Runtime specification

The runtime specification describes the configuration, execution environment and lifecycle of a container. It describes in detail the field format of the configuration file config.json for different container runtime architectures, how to apply and inject these configurations in the execution environment to ensure a consistent environment between different runtimes for programs running inside a container, and defines a uniform set of operational behaviors through the container’s lifecycle.

Container lifecycle

The container lifecycle, as defined by the specification, describes a timeline consisting of events that occur from the creation to the exit of a container, which defines 13 different events, and the following diagram depicts the changes in the container state in the timeline.

Container lifecycle

Only four container states are defined in the specification, and runtime implementations can add other states to the specification, while the standard also specifies the runtime must support Operations.

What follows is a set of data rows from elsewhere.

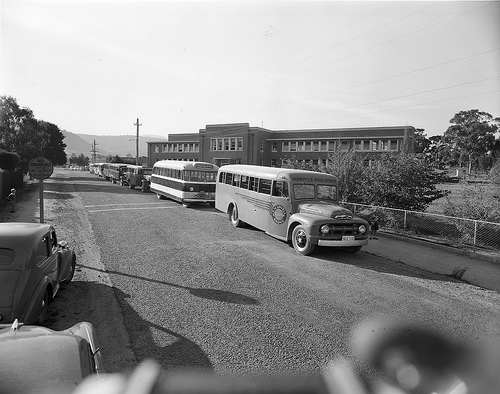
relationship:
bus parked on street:
[215, 165, 371, 257] [64, 167, 500, 393]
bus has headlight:
[215, 165, 371, 257] [321, 225, 330, 235]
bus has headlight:
[215, 165, 371, 257] [358, 225, 367, 234]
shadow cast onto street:
[45, 180, 147, 199] [64, 167, 500, 393]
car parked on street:
[0, 317, 104, 393] [64, 167, 500, 393]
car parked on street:
[0, 219, 77, 328] [64, 167, 500, 393]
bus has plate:
[215, 165, 371, 257] [344, 236, 356, 245]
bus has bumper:
[215, 165, 371, 257] [319, 239, 371, 247]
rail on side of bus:
[151, 173, 187, 184] [151, 157, 219, 208]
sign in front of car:
[28, 157, 56, 222] [0, 219, 77, 328]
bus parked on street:
[102, 164, 127, 185] [64, 167, 500, 393]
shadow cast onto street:
[76, 262, 259, 307] [64, 167, 500, 393]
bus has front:
[215, 165, 371, 257] [289, 174, 372, 257]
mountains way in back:
[59, 127, 167, 163] [3, 4, 497, 190]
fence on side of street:
[337, 201, 499, 253] [64, 167, 500, 393]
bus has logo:
[215, 165, 371, 257] [235, 192, 289, 226]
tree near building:
[416, 128, 426, 151] [148, 122, 417, 180]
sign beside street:
[28, 157, 56, 222] [64, 167, 500, 393]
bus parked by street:
[92, 164, 103, 175] [64, 167, 500, 393]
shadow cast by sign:
[76, 262, 259, 307] [28, 157, 56, 222]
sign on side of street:
[28, 157, 56, 222] [64, 167, 500, 393]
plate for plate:
[344, 236, 356, 245] [342, 235, 355, 243]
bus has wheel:
[215, 165, 371, 257] [291, 224, 320, 256]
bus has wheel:
[215, 165, 371, 257] [343, 246, 363, 254]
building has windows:
[148, 122, 417, 180] [211, 139, 245, 152]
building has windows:
[148, 122, 417, 180] [382, 139, 397, 152]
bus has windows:
[215, 165, 371, 257] [219, 172, 290, 200]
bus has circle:
[215, 165, 371, 257] [270, 204, 288, 224]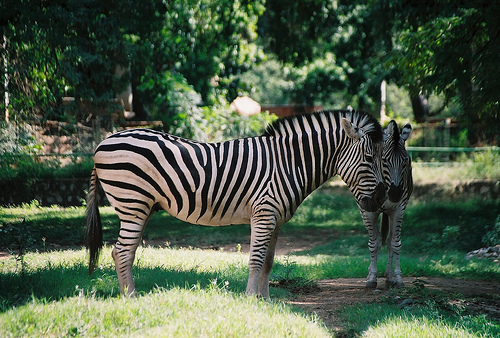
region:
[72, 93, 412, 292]
two zebras standing together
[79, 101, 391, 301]
zebra in the foreground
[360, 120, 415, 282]
zebra in the backgroundn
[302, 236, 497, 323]
patch of dirt in grassy area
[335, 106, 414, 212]
faces of two zebras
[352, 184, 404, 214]
black noses of two zebras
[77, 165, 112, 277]
tail of zebra in foreground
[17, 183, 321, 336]
sunlight spilling through the trees onto grass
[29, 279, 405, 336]
sunny spot on grass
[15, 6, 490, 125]
branches hanging over grassy area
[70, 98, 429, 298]
two zebras looking down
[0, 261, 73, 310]
shade behind the zebra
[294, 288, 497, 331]
shade in front of the zebras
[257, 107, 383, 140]
mane of the front zebra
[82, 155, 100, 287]
tail of the zebra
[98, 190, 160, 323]
right rear leg of the zebra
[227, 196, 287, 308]
right front leg of the zebra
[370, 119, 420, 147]
ears of a zebra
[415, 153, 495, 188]
sunny area in the distance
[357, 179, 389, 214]
dark nose of the zebra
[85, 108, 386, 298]
Black and white zebra standing in grass.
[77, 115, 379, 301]
a large zebra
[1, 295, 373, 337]
a zebra is standing on grass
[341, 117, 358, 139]
one of zebra ears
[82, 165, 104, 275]
a zebra tail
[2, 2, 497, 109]
trees are in the background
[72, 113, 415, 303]
two zebras stand near each other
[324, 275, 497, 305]
zebra standing in brown dirt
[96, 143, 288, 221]
zebra has black strips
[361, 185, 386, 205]
zebra's nose is black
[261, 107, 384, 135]
zebra has hair on top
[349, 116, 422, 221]
two zebras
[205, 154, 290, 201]
zebras are black and white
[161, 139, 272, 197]
zebras have stripes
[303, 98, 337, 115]
zebras have manes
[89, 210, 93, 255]
zebra's tail is bushy at the end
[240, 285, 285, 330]
zebra is standing in the grass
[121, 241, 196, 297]
shadow on the grass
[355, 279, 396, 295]
zebra is standing on the dirt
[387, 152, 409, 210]
zebra is standing in the shade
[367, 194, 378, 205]
zebra has a black nose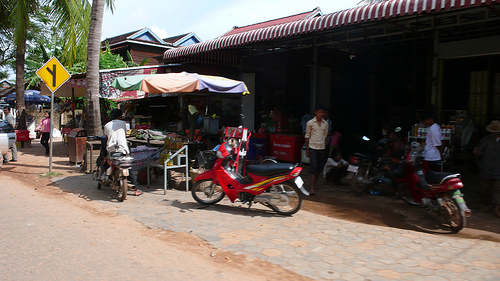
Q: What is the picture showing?
A: It is showing a street.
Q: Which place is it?
A: It is a street.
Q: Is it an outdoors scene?
A: Yes, it is outdoors.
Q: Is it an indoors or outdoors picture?
A: It is outdoors.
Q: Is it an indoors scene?
A: No, it is outdoors.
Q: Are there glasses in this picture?
A: No, there are no glasses.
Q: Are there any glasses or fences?
A: No, there are no glasses or fences.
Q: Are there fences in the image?
A: No, there are no fences.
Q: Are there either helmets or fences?
A: No, there are no fences or helmets.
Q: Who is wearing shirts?
A: The man is wearing shirts.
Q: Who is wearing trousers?
A: The man is wearing trousers.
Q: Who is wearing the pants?
A: The man is wearing trousers.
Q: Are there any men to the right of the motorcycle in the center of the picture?
A: Yes, there is a man to the right of the motorcycle.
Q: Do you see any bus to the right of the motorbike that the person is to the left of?
A: No, there is a man to the right of the motorbike.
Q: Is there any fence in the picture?
A: No, there are no fences.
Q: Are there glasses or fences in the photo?
A: No, there are no fences or glasses.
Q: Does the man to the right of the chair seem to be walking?
A: Yes, the man is walking.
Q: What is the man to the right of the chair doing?
A: The man is walking.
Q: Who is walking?
A: The man is walking.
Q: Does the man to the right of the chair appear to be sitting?
A: No, the man is walking.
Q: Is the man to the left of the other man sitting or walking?
A: The man is walking.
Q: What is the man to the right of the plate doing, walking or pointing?
A: The man is walking.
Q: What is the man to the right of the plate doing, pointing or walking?
A: The man is walking.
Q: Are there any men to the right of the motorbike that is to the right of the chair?
A: Yes, there is a man to the right of the motorcycle.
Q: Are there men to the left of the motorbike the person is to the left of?
A: No, the man is to the right of the motorcycle.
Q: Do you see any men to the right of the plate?
A: Yes, there is a man to the right of the plate.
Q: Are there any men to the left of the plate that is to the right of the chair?
A: No, the man is to the right of the plate.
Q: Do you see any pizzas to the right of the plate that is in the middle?
A: No, there is a man to the right of the plate.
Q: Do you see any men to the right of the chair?
A: Yes, there is a man to the right of the chair.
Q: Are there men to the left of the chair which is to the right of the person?
A: No, the man is to the right of the chair.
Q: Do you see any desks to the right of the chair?
A: No, there is a man to the right of the chair.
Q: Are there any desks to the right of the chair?
A: No, there is a man to the right of the chair.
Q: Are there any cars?
A: No, there are no cars.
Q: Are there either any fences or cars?
A: No, there are no cars or fences.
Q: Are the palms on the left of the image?
A: Yes, the palms are on the left of the image.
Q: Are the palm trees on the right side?
A: No, the palm trees are on the left of the image.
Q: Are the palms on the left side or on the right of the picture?
A: The palms are on the left of the image.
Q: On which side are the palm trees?
A: The palm trees are on the left of the image.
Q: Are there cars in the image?
A: No, there are no cars.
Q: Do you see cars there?
A: No, there are no cars.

  • Query State, which queries the current state of the container
  • Create, which creates a new container based on the image and configuration, but does not run the user-specified program
  • Start, runs the user-specified program in a created container
  • Kill, send a specific signal to terminate the container process
  • Delete, which deletes the resources created by the stopped container

Each operation is also preceded or followed by different hooks, which must be executed by the compliant runtime.

The essence of a container is a process

The concept of container process is used in the runtime specification. container process is equivalent to the user-specified program and container process mentioned above, and some scenarios also refer to the process as the container’s init process. To run a container, you must define the container’s container process in config.json, and the fields that can be defined include command parameters, environment parameters, execution paths, and so on.

The change of container state actually reflects the change of container process. We can divide the container’s life cycle and state changes into the following phases.

  1. Before container process execution.
    • The create command is executed at runtime to create the specified resource based on config.json.
    • When the resource is created successfully, the container enters the created state.
  2. Execute the container process.
    • The start command is executed at runtime.
    • The user-specified program, container process, is run at runtime.
    • The container enters the running state.
  3. The container process process ends, either because the program has finished executing, because of an error or because it has crashed, or because the kill command signals it to terminate at runtime.
    • The container enters the stopped state.
    • All resources created by the create command are cleared by executing the delete command at runtime.

The core of the container runtime is the container process: the image file system satisfies the dependencies needed to run the process, the runtime preparation is to run the process correctly, the runtime continuously monitors the state of the process, once the process is finished the container is declared (temporarily) dead, and the runtime performs the finishing cleanup.

Of course, other processes can be run in the container, but they only share the container process environment.

Implementation and Ecology

Docker has donated its container runtime runC project to the OCI specification as a standard implementation of the specification. Most of the container projects that exist today directly use runC as their runtime implementation.

The following diagram summarizes the relationship between Docker-related organizations and projects within the container ecosystem.

relationship between Docker-related organizations and projects within the container ecosystem

Kubernetes defines a CRI (Container Runtime Interface) to implement an interchangeable container runtime, and there are several implementations such as cri-containerd, cri-o and docker, but they are all actually based on runC as well.